[ilds] ILDS Listserv

PETER BALDWIN delospeter at hotmail.com
Wed Dec 7 21:47:40 PST 2016


A number of comments :

1. The ILDS needs to keep up with the times and consider how best to use social media

2. All such media are open to abuse and that, regrettably, has to be factored into our use of such media

3. If James' comments reflect a change of ILDS policy determined by the ILDS committee, I would rather it had be sent out first via The Herald for consultation.
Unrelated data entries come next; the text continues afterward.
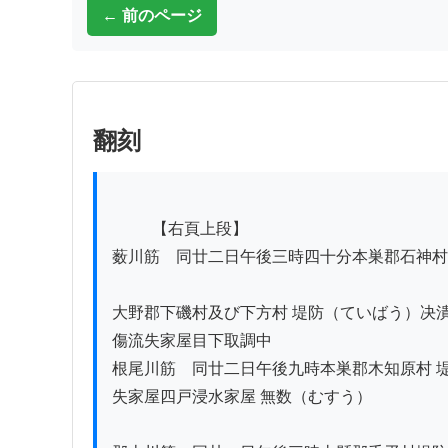
← 前のページ
翻刻
          【右頁上段】

薮川筋　同廿二日午後三時四十分本巣郡石神村
大野郡下磯村及び下方村 堤防（ていばう）决潰
傷流失家屋目下取調中

根尾川筋　同廿二日午後九時本巣郡木知原村 堤
失家屋四戸浸水家屋 無数（むすう）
4. Against my better judgement, I subscribe to both Facebook and Twitter. Contrary to my expectation when I subscribed to Facebook with a view to keeping in touch with far-fling family, I consider it useless. However, I have found it invaluable for special interest groups where info and photos can be shared - both helpful and enjoyable. I am still finding my feet with Twitter but, again, think it is a good forum for views on shared interest.
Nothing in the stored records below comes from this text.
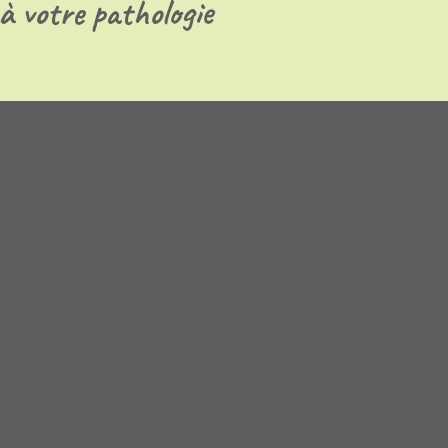
 à votre pathologie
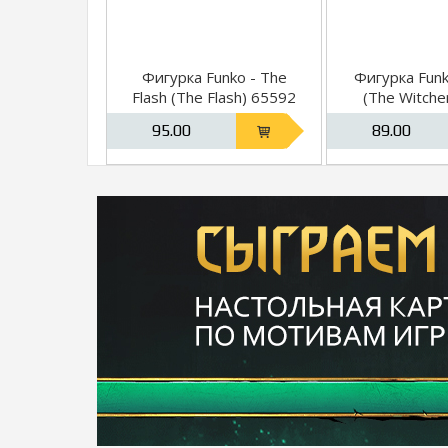
Фигурка Funko - The
Фигурка Funk
Flash (The Flash) 65592
(The Witche
95.00
89.00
5. I personally would keep the list serve since there is no character limit.

Hope these comments help

Peter Baldwin



Sent from my iPhone

On 7 Dec 2016, at 23:43, Bruce Redwine <bredwine1968 at gmail.com<mailto:bredwine1968 at gmail.com>> wrote:

As a due-paying member of the ILDS, I think we need a clarification on the function of the ILDS listserv.  Let me quote James Clawson, the incoming president of the ILDS, as he explains in the current Herald:

In truth, we've been outgrowing the technology behind the listserv for a few years now, and it has with me become a distraction from the work it was meant to serve. We recommend to users that they move the discussion elsewhere- for example, to Facebook, where Pamela keeps up the public group, or to Twitter, where Charles maintains an active presence with @ DurrellSociety. With 130 members in the first of these and 1,600 followers of the latter, these groups serve far more active participants than the listserv, and they're a vibrant means to reach outward beyond the invisible walls of what could otherwise become an echo chamber.
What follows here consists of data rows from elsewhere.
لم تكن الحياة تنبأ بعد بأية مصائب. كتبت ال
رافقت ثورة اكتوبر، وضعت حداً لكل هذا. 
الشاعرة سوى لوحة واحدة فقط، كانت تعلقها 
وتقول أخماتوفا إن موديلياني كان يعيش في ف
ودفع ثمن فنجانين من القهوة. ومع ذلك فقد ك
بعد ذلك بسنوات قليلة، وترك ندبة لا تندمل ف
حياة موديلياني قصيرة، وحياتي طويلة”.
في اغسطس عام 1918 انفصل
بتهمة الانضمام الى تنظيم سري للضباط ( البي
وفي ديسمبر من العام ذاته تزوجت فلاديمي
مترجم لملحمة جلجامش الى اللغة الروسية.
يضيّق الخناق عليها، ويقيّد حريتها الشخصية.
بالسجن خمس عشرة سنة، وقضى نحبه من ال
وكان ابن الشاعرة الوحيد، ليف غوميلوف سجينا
Now, what is Clawson really saying?  The listserv, to which he almost never contributed, has become a "distraction."  (If I recall correctly, Clawson made only one brief comment re the idea of Durrell's latent "homosexuality.")   That is, he doesn't want to engage in any kind of serious discussion-for whatever reason.  (So the advice of one academic-time is better spent writing articles for tenure and promotion.)  And what was the listserv "meant to serve?"  What is it now intended to become?  Presumably a vehicle for a kind of Durrellian agitprop, which can be more effectively propagated on social networks such as Twitter and Facebook.  And why did the listserv become an "echo chamber?"  Because, with one notable exception, academics never contribute to the discussions.  Yes, Clawson's reasoning is circular.

I don't use social networks and never will.  These are not forums for "discussion," as Clawson claims.  They're places for dropping one-liners and postcard impressions.  I'm very suspicious of those who use these outlets.  I think that they pander to the craving for fame and recognition and that they promote lazy thinking, the kind president-elect Donald Trump indulges in.